Why not subscribe?

Saturday, January 05, 2013

More from the Statistical Priests

Sean J. Taylor goes on a rant about statistical software:

Stata and SPSS [etc.] I have found them to be correlated with bad quality science….

When you don’t have to code your own estimators, you probably won’t understand what you’re doing.

When operating software doesn’t require a lot of training, users of that software are likely to be poorly trained. …  trust results produced using R, not because it is better software, but because it is difficult to learn…

When you use proprietary software, you are sending the message that you don’t care about whether people can replicate your analyses or verify that the code was correct. Most commercial software is closed source and expensive.  We can never know if the statisticians at Stata have a bug in their code unless we trust them to tell us. 

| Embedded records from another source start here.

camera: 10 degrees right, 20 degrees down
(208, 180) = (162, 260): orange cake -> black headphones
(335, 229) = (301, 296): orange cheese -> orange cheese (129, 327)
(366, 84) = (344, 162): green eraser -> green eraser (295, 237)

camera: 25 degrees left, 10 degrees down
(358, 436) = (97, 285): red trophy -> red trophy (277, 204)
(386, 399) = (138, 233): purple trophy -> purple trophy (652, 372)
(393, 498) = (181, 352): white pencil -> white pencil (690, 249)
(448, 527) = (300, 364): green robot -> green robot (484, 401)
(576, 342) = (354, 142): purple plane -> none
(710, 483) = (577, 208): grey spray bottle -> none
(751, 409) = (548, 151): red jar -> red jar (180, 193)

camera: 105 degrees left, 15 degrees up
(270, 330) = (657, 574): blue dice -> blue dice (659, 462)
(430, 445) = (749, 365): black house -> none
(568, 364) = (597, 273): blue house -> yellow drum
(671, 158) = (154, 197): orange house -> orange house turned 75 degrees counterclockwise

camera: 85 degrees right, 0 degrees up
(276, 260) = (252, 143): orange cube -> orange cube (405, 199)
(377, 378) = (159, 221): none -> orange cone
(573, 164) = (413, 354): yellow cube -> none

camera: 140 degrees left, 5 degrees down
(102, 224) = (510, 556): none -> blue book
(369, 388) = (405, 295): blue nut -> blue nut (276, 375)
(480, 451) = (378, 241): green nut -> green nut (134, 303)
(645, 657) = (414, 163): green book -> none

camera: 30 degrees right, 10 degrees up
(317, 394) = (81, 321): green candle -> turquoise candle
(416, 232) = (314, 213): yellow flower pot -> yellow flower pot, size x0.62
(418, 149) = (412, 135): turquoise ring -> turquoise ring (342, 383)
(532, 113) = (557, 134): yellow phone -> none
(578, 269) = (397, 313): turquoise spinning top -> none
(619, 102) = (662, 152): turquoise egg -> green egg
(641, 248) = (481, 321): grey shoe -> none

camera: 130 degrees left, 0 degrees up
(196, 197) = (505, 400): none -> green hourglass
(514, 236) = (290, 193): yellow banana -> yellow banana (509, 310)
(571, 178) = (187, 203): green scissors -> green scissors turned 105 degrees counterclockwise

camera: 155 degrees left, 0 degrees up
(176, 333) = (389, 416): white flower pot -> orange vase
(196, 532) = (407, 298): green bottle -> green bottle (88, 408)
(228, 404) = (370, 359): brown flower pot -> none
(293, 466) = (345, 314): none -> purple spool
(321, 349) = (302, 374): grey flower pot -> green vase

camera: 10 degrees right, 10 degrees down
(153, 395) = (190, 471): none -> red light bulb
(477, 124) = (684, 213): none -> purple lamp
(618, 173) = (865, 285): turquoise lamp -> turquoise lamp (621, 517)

There’s more, but you get the idea.

What are we to make of this rant?

This is the statistical priesthood screening out the unwashed.

When I first taught statistics, we did it by hand (sometimes with the aid of hand-crank calculators: to multiply 4 times 3, enter the 4 and turn the crank 3 times). I learned factor analysis using Benjamin Fruchter’s book, which has you do rotations using graph paper. There’s some learning value to this, but not much and not even the most Luddite of statisticians does it this way.

There’s no bloody reason to code your own estimators if you meet the assumptions of a standard analysis. THAT’s where the education is — learning what assumptions you can make, can’t make, and can make if you test them — not writing code if prepackaged, tested commercial software will do the trick.

That last point about replication?

The last point is particularly curious since given data and a modeling statement it’s equally as likely you could replicate a SAS PROC MIXED run as an R LMER run. There’s also literature showing how to replicate analyses across various software (e.g. Brady West, et al. Linear Mixed Models: A Practical Guide Using Statistical Software which compares SAS, SPSS, Stata, R, and HLM).  In addition, it’s clear that the key problem in replicating an analysis is getting the researchers to share the data, something that has nothing to do with software. Finally, if there is an error in an analysis, it is more likely to be caught by those replicating the analysis if they are using different software, not the same software. Subtle errors in the data prep – I’d wager these are the most common unintentional errors – are more likely to be caught in a recoding than in a rerunning.